Self-driving cars can be “smart-cars”. No, I don’t mean anything like AI (“I’m sorry Dave, but I must drive you to work!”), just “smart” as in the “smart-phone” sense. Imagine a group of people finally reaching their train stop after a hard day of work. People could reserve the smart-car for the 5 minute ride home from their phones so that it’s ready and waiting; alternatively, we could even program the car system to estimate how many cars will be necessary and simply have them arrive on their own, saving time and making it more accessible.
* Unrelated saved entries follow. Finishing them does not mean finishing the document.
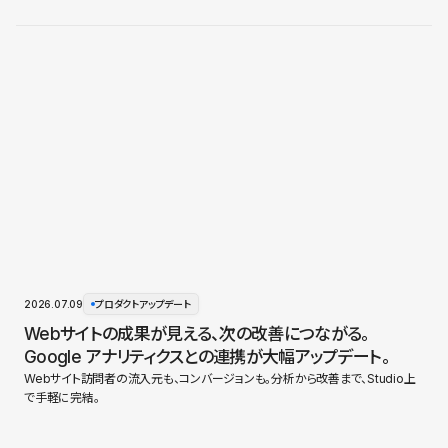
2026.07.09
プロダクトアップデート
Webサイトの成果が見える、次の改善につながる。
Google アナリティクスとの連携が大幅アップデート。
Webサイト訪問者の流入元も、コンバージョンも。分析から改善まで、Studio上
で手軽に完結。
But even more than that. (This next part, btw, I find very exciting but also less certain.) The cars could encourage car-pooling. I regularly see a horde of cars migrating from the train-station to the very same street a few minutes away. Now, with smart-cars in place, there’d be much less reason not to share. And it would be easy, perhaps easier than going alone. Just reserve a car for a particular destination and the system could offer: Car-Pool or Reserve alone? Car-pooling could be optimized by sending people with similar destinations to the same car. And, naturally, reserving a car for one’s self would cost more. (How much? I leave that to the number-crunching folk.) And honestly, for much - if not most - of our day-to-day car uses, why not share? It could be cheaper and perhaps faster, assuming we still use HOV lanes. Do I really need a car for myself to pick up groceries or catch a train? And would it really be so bad to have a few minutes to meet a stranger - or even my neighbor!? (Personally, I like the idea of society becoming a bit less isolationist.)
I’ll also add that this could provide an excellent opportunity to greatly improve the ratio of “green cars” to conventional cars, because while green cars are improving and prices dropping, it’s still a significant initial investment. For a company or the city, however, it would be quite easy to make that initial investment - and make it back - especially since the price of an “electric mile” is quickly becoming cheaper than that of a “gas mile”. If smart-cars are also green-cars, it’ll allow more people to use green-technology and not feel the unfortunate necessity to buy a gas-guzzler.
In short, we have - now, already - the technology and business models necessary to greatly reduce the amount of cars on the road. This would lead to tremendous gains in driving safety, costs (for everyone, btw, a true win-win), commute times, commute quality, environmental safety, and more.
There’s a lot more that could be said about this idea - and I hope people will!